▸ **DATASET RECORDS**
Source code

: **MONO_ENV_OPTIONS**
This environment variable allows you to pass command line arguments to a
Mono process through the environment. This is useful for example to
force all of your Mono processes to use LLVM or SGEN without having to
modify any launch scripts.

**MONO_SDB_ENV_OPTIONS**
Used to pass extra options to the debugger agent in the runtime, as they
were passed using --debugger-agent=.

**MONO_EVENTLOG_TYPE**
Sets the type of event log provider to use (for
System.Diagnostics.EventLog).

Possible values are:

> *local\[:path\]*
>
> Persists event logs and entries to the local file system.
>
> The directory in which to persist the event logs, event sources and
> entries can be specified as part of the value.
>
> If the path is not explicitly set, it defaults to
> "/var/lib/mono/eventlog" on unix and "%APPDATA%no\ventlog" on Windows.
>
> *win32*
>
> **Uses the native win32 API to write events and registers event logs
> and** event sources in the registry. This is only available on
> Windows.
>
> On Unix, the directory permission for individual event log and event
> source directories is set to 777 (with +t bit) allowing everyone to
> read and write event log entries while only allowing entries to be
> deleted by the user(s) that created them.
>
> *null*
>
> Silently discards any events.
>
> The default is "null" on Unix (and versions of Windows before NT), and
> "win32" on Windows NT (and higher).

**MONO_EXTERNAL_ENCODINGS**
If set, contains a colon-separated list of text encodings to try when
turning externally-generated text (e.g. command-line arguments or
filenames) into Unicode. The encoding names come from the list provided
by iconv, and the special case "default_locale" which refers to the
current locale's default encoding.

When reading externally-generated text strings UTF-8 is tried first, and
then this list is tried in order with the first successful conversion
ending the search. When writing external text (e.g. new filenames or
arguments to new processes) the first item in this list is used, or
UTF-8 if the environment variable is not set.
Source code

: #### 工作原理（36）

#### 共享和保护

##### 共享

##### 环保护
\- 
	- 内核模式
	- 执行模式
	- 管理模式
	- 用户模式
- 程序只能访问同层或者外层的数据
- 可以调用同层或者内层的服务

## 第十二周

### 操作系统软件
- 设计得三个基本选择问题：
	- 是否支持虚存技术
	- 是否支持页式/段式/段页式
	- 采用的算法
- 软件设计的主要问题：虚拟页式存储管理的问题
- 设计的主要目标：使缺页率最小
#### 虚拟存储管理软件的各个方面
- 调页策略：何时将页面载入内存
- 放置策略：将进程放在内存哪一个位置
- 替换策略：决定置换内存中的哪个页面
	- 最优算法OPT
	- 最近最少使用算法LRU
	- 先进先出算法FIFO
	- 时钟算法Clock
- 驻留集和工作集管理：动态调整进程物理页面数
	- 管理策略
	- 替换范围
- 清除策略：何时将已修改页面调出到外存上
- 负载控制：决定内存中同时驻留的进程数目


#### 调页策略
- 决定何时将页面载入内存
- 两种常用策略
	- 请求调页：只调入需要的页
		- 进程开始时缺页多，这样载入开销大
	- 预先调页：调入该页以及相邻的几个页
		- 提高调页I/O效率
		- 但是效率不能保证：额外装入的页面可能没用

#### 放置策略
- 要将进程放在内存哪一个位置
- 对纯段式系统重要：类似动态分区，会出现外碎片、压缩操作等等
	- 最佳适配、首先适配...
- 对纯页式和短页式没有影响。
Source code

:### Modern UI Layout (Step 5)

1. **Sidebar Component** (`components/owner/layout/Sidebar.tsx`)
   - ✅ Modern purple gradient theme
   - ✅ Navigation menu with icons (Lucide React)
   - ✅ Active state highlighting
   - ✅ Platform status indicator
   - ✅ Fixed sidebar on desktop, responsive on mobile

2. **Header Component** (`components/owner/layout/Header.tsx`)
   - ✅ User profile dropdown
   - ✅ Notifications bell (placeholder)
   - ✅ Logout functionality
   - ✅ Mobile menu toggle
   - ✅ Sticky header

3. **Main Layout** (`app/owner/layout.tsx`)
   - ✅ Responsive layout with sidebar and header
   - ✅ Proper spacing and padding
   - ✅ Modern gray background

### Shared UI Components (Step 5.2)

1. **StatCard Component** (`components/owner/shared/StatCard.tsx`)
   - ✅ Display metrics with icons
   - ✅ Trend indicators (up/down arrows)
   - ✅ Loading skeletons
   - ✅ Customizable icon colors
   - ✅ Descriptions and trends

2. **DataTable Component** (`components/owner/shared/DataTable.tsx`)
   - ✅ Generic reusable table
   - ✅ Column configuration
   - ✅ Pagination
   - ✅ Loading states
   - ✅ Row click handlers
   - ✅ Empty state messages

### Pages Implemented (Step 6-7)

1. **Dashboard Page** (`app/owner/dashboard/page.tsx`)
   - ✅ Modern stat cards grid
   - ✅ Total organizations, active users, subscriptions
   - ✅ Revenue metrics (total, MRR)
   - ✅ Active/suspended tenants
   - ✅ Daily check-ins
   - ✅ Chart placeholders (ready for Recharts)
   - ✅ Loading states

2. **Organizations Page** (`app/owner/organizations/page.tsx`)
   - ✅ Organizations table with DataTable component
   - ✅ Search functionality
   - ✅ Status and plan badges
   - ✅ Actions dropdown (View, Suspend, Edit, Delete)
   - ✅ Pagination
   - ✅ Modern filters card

▸ **ABOUT THIS EXERCISE**
Starting with the line above that holds "event sources and" and stopping with the line that holds "- 清除策略：何时将已修改页面调出到外存上", reproduce each line exactly, omitting all other lines.

▸ **THE ANSWER**
> The directory in which to persist the event logs, event sources and
> entries can be specified as part of the value.
>
> If the path is not explicitly set, it defaults to
> "/var/lib/mono/eventlog" on unix and "%APPDATA%no\ventlog" on Windows.
>
> *win32*
>
> **Uses the native win32 API to write events and registers event logs
> and** event sources in the registry. This is only available on
> Windows.
>
> On Unix, the directory permission for individual event log and event
> source directories is set to 777 (with +t bit) allowing everyone to
> read and write event log entries while only allowing entries to be
> deleted by the user(s) that created them.
>
> *null*
>
> Silently discards any events.
>
> The default is "null" on Unix (and versions of Windows before NT), and
> "win32" on Windows NT (and higher).

**MONO_EXTERNAL_ENCODINGS**
If set, contains a colon-separated list of text encodings to try when
turning externally-generated text (e.g. command-line arguments or
filenames) into Unicode. The encoding names come from the list provided
by iconv, and the special case "default_locale" which refers to the
current locale's default encoding.

When reading externally-generated text strings UTF-8 is tried first, and
then this list is tried in order with the first successful conversion
ending the search. When writing external text (e.g. new filenames or
arguments to new processes) the first item in this list is used, or
UTF-8 if the environment variable is not set.
Source code

: #### 工作原理（36）

#### 共享和保护

##### 共享

##### 环保护
\- 
	- 内核模式
	- 执行模式
	- 管理模式
	- 用户模式
- 程序只能访问同层或者外层的数据
- 可以调用同层或者内层的服务

## 第十二周

### 操作系统软件
- 设计得三个基本选择问题：
	- 是否支持虚存技术
	- 是否支持页式/段式/段页式
	- 采用的算法
- 软件设计的主要问题：虚拟页式存储管理的问题
- 设计的主要目标：使缺页率最小
#### 虚拟存储管理软件的各个方面
- 调页策略：何时将页面载入内存
- 放置策略：将进程放在内存哪一个位置
- 替换策略：决定置换内存中的哪个页面
	- 最优算法OPT
	- 最近最少使用算法LRU
	- 先进先出算法FIFO
	- 时钟算法Clock
- 驻留集和工作集管理：动态调整进程物理页面数
	- 管理策略
	- 替换范围
- 清除策略：何时将已修改页面调出到外存上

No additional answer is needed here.